* _What needs to be done_:
Look for "from" in each line of the records, and copy the lines that have it.

##############################

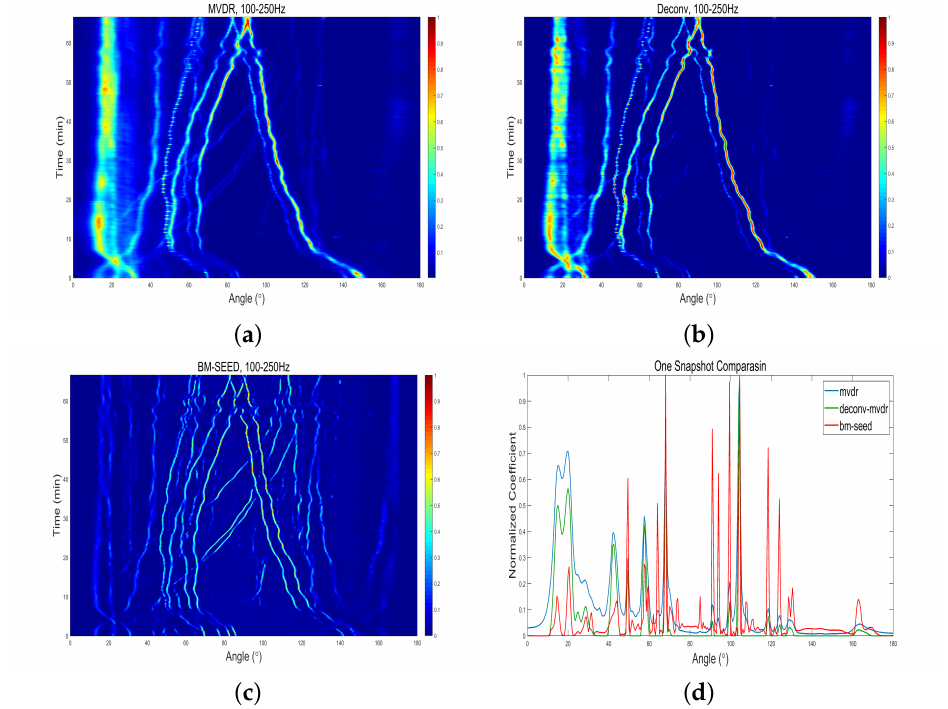
Figure 12. Sea-trial experiments 2. ( a ) Original MVDR2; ( b ) Deconv MVDR2; ( c ) BM-SEED MVDR2; ( b ) Snapshot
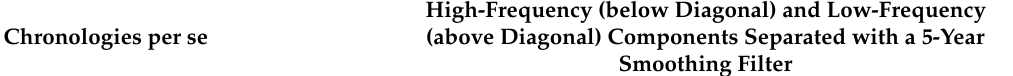
Table 2. Correlations between P. sibirica residual TRW chronologies over the 1936–2010 period of dendroclimatic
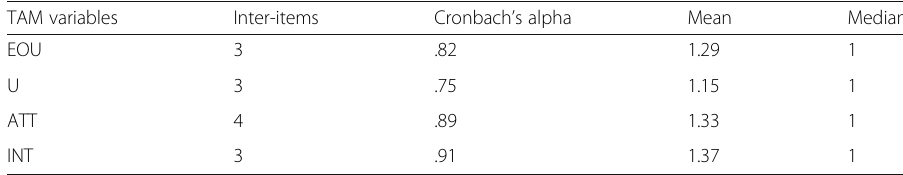
Table 5 Technology acceptance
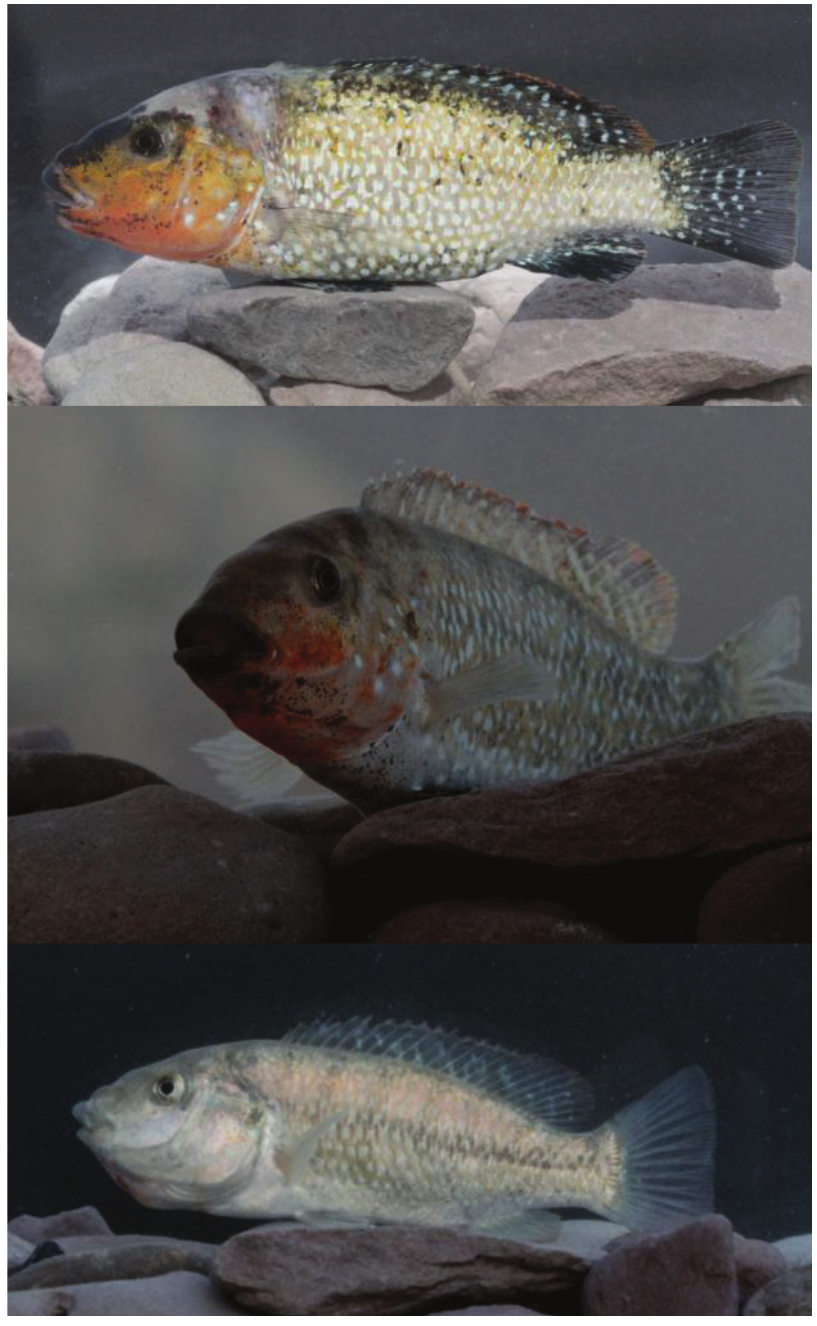
Figure 5. Iranocichla persa , ZM-CBSU-IP64, male, paratype, 86.7 mm SL; Hormuzgan prov.: Shur River, ZM-CBSU-IP67, male, paratype, 75.8 mm SL; Hormuzgan prov.: Khorgo Hot spring, ZM-CB- SU-IP73, female with eggs in her mouth, paratype, 76 mm SL; Hormuzgan prov.: Khorgo Hot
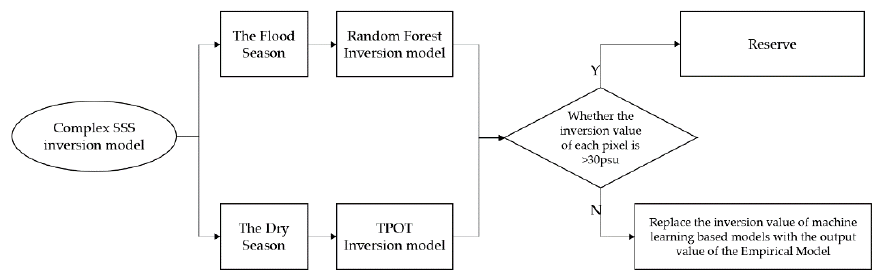
Figure 9. The process of SSS inversion based on the complex models.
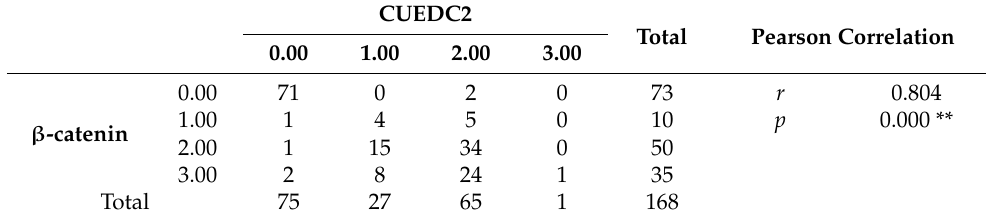
Table 1. Correlation of CUEDC2 and β -catenin protein levels in TNBC tumor tissues. CUEDC2 Total Pearson Correlation 0.00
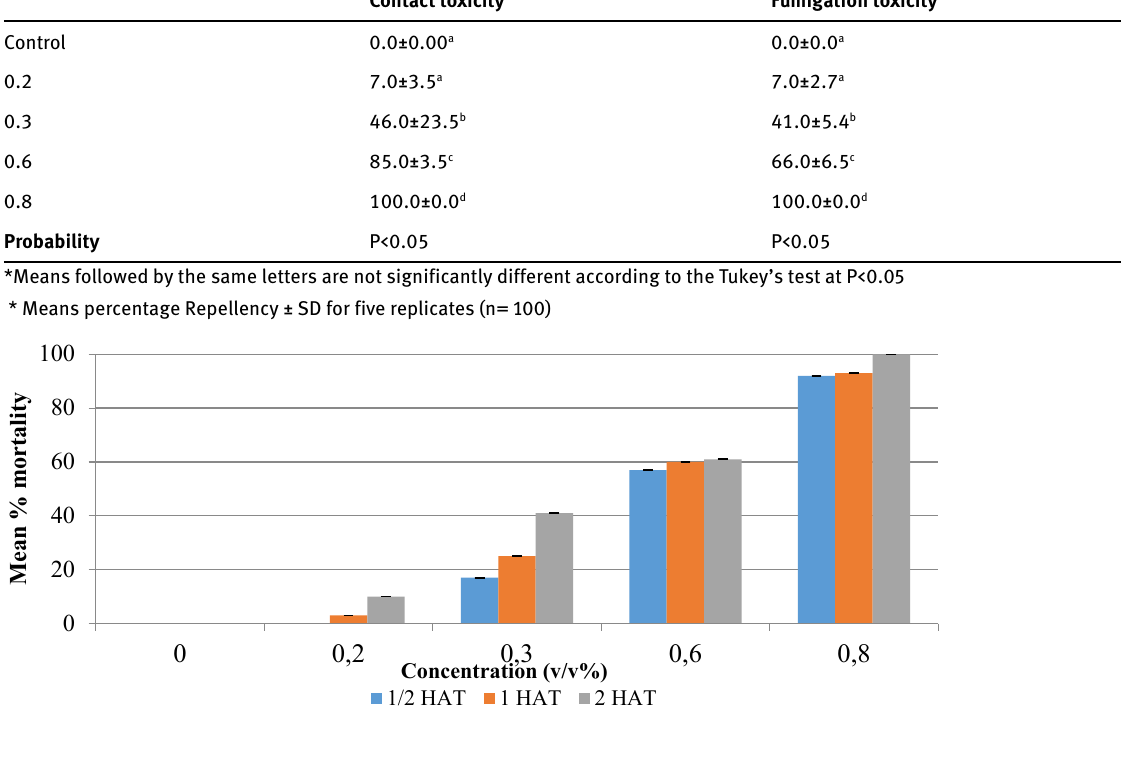
Figure 4: Mean percentage mortality of oil from P. dioica on C. maculatus after 1/2, 6 and 12 hours in the contact toxicity test HAT – Hours After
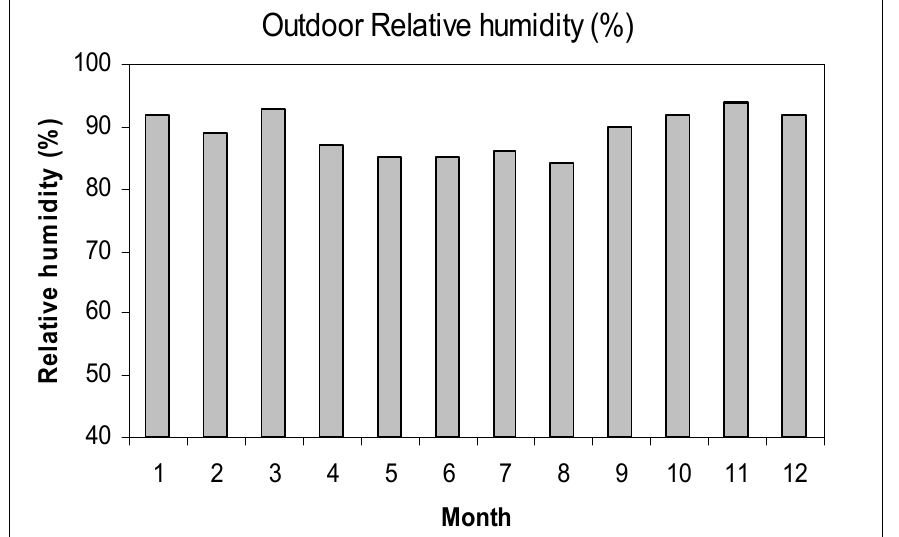
Figure 4. Outdoor relative humidity (%).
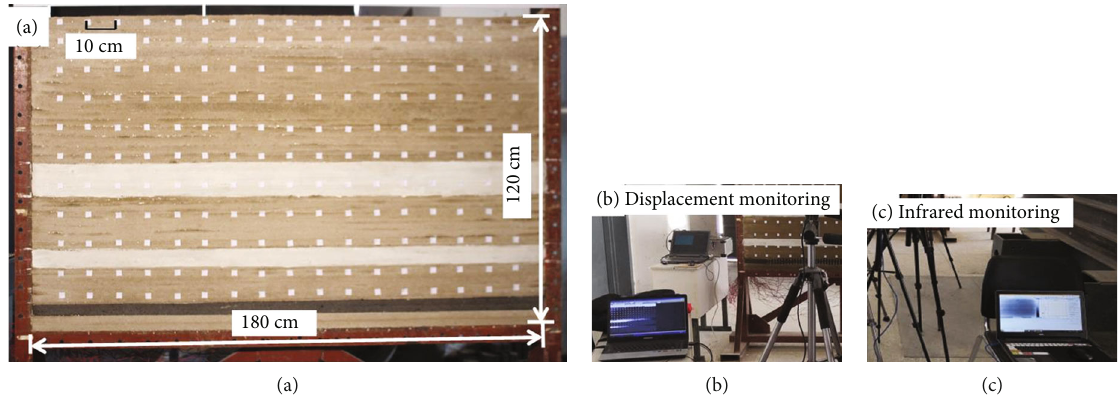
Figure 5: Physical model and measuring equipment. Table 2: Material ratio of physical similarity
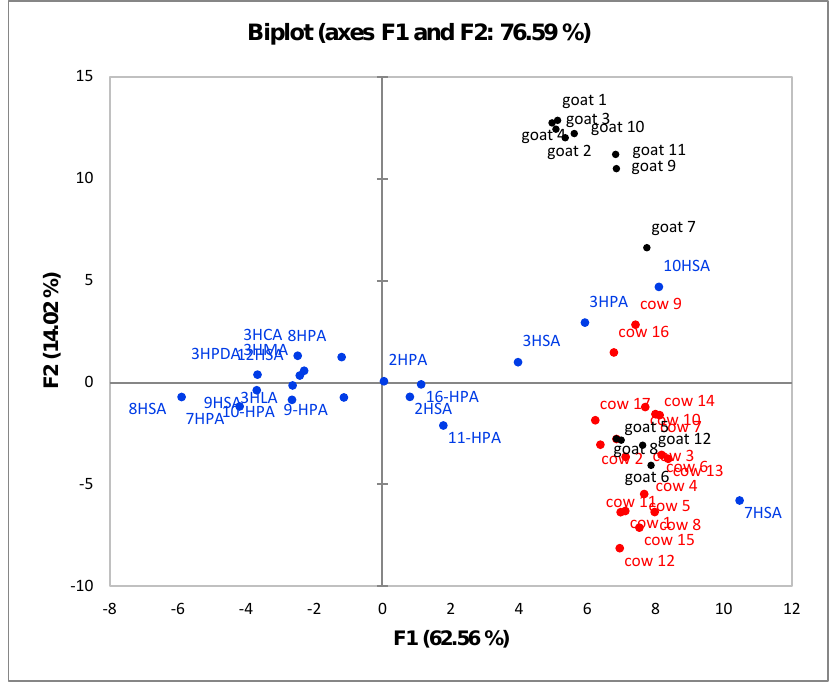
Figure 3. Principal component analysis (PCA) biplot graph of HFAs from cow and goat milk. Active variables (cow red, goat black), active observations (blue).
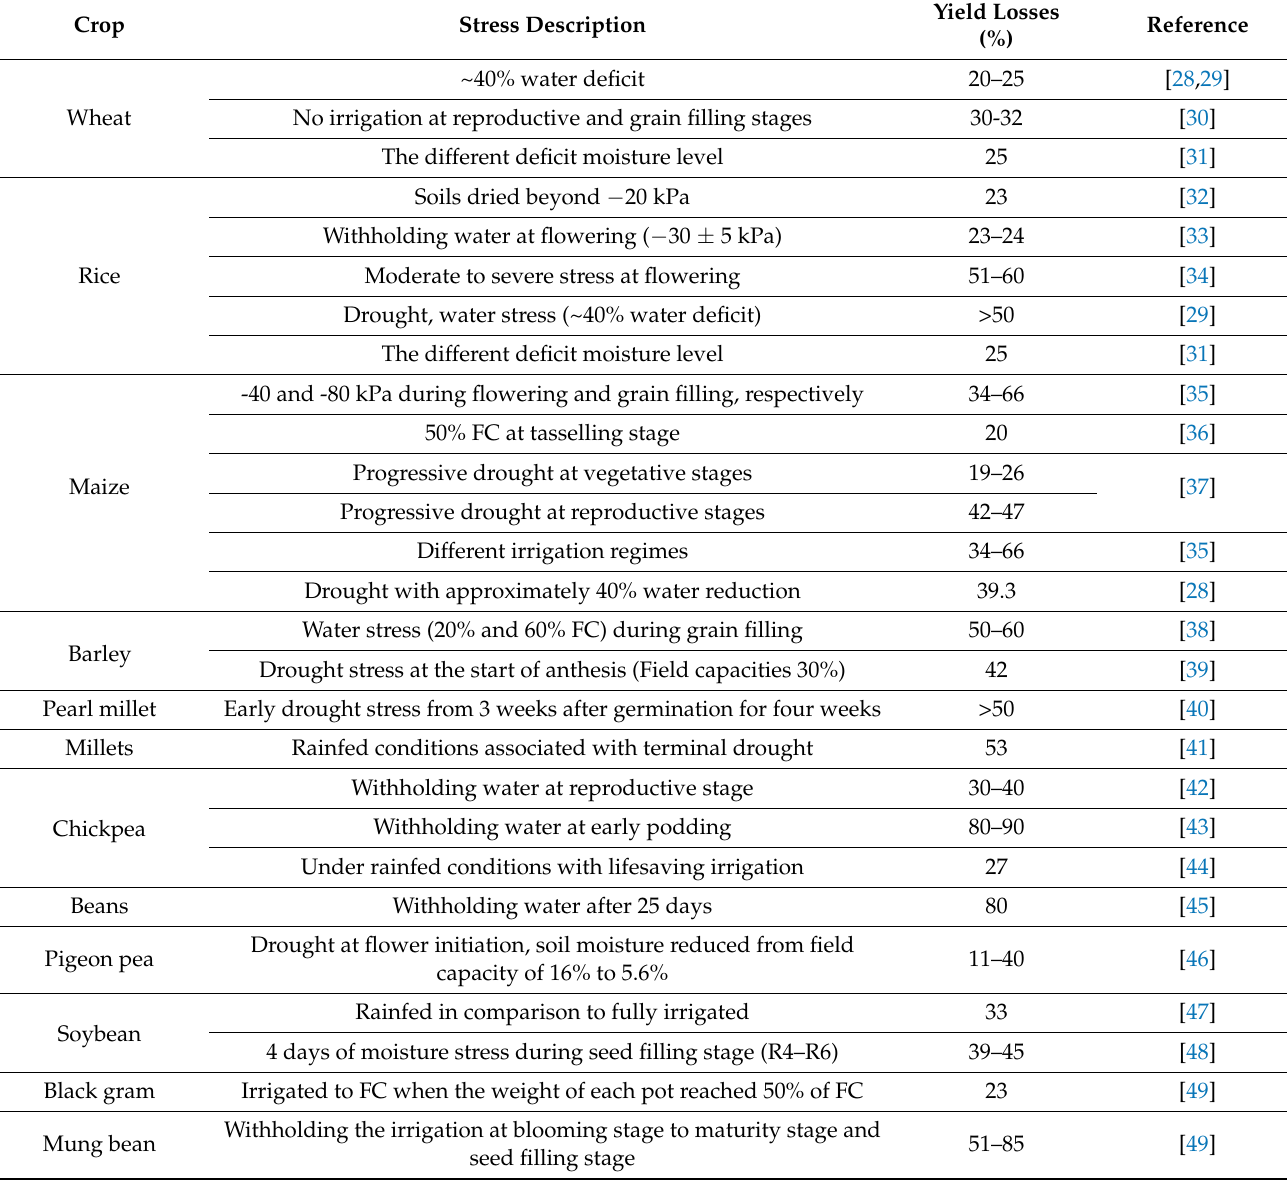
Table 1. Effects of drought stress on yield of different cereal and legume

##############################

* _Response for this exercise_:
Figure 4: Mean percentage mortality of oil from P. dioica on C. maculatus after 1/2, 6 and 12 hours in the contact toxicity test HAT – Hours After
Figure 3. Principal component analysis (PCA) biplot graph of HFAs from cow and goat milk. Active variables (cow red, goat black), active observations (blue).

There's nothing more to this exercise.